I treat all assistant professionals as equals; however, due to the fact that there is some difference in tenure, as well as the fact that two are full-time and two are seasonal, there seems to be some rationale to having a "head professional/first assistant”. I also believe that designation helps an assistant when applying for a head professional position (a position as the sole head professional or director of golf). I divide the operation into areas and assign an assistant to each area, for example: women's 18-hole events, men's tournaments, nine-holers and juniors. Each has the responsibility for a particular group so there is accountability. I do the same with the golf shop, one person has a men's line, women's line, golf bag line, shoe line, etc. It keeps everyone involved and, again, accountable. I cannot stress enough that organization and delegation is key to a successful golf operation. The larger the operation, the more organized you have to be to satisfy the demands and needs of your membership. I do not feel a hierarchical organization hurts an operation at all. In fact, an organization that does not demand accountability hurts an operation more.

How do you draw the line between being your direct reports friend and their boss?

I have always treated my staff with respect. We all get along extremely well, however, you have to be able to lead and in some cases discipline. That can be difficult if you are too "friendly" with your direct reports. I try to separate business from personal.

It's easy for many to assume that once you're a PGA member, a head professional position just falls in your lap, and that simply isn't the case. When an assistant of yours works hard for a lengthy period of time and achieves his/her Class "A" status, and asks you "What's next?" What would you explain to them?

I would say make a list of what you would like in a head professional position: what type of club (private, resort, etc.), how large an operation, what geographic area of the country, etc. I would try to help him/her determine the best "fit" for their particular needs and talents. I would then explain that the talent pool is quite large and you may have to interview with numerous facilities before the right fit for both the professional and the club is found. I would tell them not to get discouraged as there are usually close to 100 applicants for the better jobs. I would encourage continual education and professional improvement, as well as networking. If a move to another type of operation would be in their best interest I would encourage them to consider that option.

During your different experiences, how have you approached and handled the ebbs and flows of the fluctuating wants and needs of the members and guests?

I have always tried to anticipate our members' needs. You have to constantly try to improve yourself as well as your operation. There is an old saying that those of us who dare to teach must never cease to learn. I first heard that from Bill Strausbaugh, who was my sponsor for PGA membership. Those are words to live by.

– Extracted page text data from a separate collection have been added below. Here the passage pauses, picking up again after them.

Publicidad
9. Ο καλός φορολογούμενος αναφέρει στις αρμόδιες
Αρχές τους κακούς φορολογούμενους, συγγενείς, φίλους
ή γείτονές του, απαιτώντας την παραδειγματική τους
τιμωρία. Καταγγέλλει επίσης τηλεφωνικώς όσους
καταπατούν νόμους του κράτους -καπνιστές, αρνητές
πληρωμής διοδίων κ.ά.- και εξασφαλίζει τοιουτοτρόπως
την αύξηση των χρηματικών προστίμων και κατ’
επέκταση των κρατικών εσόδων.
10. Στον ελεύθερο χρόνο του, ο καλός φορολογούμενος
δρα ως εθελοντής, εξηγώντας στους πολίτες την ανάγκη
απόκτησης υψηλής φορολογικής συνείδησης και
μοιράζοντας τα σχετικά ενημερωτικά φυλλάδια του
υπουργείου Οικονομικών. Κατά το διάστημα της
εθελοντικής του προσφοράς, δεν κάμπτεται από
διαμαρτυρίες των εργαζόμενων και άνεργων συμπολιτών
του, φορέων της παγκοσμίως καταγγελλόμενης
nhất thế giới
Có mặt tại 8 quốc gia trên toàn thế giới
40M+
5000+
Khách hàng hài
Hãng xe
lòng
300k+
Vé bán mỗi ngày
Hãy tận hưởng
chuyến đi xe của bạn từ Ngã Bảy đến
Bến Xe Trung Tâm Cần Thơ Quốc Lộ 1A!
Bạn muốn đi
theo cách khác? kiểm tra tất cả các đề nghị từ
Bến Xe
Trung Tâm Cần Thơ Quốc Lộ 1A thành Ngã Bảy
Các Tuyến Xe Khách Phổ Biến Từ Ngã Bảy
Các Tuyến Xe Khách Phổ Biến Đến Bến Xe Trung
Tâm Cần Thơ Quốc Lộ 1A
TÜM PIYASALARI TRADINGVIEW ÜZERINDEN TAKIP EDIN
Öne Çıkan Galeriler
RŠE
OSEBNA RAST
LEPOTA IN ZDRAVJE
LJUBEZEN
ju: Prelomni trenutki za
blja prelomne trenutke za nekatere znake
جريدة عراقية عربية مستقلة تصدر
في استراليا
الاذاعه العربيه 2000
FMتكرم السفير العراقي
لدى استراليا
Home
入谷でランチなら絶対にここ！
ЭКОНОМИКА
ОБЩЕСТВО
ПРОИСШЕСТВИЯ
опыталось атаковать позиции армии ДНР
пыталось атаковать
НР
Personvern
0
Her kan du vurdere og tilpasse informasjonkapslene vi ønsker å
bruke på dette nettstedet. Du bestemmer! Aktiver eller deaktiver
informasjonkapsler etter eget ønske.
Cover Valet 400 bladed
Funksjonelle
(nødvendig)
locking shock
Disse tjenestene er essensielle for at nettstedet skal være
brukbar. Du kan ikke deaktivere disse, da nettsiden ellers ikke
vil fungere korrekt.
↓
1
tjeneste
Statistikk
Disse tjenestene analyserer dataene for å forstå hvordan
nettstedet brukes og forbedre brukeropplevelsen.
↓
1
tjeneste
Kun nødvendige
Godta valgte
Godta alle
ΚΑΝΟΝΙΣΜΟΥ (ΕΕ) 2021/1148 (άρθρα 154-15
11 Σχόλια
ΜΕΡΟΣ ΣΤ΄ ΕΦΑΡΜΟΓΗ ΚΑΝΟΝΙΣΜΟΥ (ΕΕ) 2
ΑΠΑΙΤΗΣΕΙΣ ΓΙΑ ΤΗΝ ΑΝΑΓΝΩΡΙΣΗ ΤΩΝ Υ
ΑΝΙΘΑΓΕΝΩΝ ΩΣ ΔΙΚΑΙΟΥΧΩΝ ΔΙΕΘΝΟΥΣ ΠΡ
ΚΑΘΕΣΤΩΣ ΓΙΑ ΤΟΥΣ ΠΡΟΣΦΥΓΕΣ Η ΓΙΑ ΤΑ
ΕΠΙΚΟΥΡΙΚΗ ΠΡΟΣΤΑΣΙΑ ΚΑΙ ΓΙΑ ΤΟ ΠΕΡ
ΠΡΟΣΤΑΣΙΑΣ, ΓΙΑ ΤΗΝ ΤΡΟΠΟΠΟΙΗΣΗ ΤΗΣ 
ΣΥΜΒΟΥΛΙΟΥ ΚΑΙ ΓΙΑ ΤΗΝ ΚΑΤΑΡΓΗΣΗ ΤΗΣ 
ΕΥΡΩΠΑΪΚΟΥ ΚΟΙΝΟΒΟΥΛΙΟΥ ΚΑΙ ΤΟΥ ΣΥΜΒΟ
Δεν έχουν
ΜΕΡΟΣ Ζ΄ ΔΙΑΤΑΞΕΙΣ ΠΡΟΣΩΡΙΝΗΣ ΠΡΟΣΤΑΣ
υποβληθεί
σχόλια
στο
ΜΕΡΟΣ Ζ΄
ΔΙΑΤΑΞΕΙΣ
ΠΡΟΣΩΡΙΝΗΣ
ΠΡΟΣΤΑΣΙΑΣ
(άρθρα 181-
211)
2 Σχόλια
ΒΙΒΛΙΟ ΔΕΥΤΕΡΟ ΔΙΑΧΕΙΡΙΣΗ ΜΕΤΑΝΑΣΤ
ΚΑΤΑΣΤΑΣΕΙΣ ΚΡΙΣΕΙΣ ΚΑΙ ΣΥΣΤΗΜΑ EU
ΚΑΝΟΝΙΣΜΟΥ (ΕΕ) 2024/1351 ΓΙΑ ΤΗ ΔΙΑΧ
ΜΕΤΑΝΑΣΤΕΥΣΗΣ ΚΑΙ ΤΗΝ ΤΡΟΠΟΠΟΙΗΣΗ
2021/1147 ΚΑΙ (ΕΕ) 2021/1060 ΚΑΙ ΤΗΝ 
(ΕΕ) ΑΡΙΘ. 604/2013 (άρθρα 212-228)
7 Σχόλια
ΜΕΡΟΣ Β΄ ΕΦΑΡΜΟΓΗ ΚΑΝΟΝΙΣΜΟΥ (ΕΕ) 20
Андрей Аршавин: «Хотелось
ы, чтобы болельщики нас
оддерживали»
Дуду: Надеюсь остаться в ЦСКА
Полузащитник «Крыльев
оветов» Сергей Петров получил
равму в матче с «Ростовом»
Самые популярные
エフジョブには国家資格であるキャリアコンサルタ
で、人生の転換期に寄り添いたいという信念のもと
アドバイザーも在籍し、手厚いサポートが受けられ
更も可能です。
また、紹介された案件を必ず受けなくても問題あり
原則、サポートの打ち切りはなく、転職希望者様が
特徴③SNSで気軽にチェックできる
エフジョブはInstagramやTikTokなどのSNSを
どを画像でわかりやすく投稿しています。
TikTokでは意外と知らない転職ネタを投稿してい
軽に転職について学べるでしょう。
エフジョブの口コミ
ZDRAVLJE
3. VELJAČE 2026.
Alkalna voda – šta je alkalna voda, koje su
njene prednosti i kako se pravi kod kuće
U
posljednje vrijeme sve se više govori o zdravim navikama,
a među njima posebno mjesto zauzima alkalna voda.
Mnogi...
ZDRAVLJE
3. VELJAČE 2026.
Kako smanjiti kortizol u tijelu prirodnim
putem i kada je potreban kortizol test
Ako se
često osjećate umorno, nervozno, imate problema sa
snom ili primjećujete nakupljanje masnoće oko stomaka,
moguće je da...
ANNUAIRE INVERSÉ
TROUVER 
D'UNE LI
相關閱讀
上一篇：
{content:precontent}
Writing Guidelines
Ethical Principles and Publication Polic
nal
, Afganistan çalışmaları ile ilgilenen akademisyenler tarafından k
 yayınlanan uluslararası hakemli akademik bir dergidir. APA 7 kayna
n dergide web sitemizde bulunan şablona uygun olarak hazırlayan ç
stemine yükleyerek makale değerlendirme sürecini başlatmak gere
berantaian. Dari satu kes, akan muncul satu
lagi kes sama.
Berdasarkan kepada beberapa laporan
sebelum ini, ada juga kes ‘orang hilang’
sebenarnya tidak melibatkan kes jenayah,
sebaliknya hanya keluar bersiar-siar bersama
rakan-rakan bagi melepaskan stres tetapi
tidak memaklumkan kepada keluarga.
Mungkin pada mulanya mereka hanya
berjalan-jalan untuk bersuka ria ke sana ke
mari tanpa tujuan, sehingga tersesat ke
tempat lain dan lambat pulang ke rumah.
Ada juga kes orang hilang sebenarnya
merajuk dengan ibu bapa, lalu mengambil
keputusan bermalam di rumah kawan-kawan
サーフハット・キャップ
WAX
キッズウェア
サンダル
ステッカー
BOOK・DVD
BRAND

As hosts of the 2009 U.S. Women’s Open, can you describe the role you and your staff played before and during the event?

I have had the opportunity to be involved with the three most recent USGA Championships we have hosted at Saucon Valley: the 1992 and 2000 U.S. Senior Opens and the 2009 U.S. Women’s Open. My staff was involved in assisting with player registration, coordinating practice round tee times, staffing the practice range, coordinating player bag storage, assigning caddies (we used five SVCC caddies during the Championship – more during practice rounds) and handling sales in the golf shop. In all USGA events you essentially turn over your facility to the USGA Championship Committee the week of the tournament. We had regular member and guest play right up to the Sunday before the Championship. We had our third course, Weyhill, open during the event with starting times filled from 8:00 AM until 6:00 PM every day of tournament week. The day after the Championship concluded we hosted an outing for four of the major corporate sponsors. It was then back to business as usual. It was an exciting week for the entire staff, albeit an exhausting one.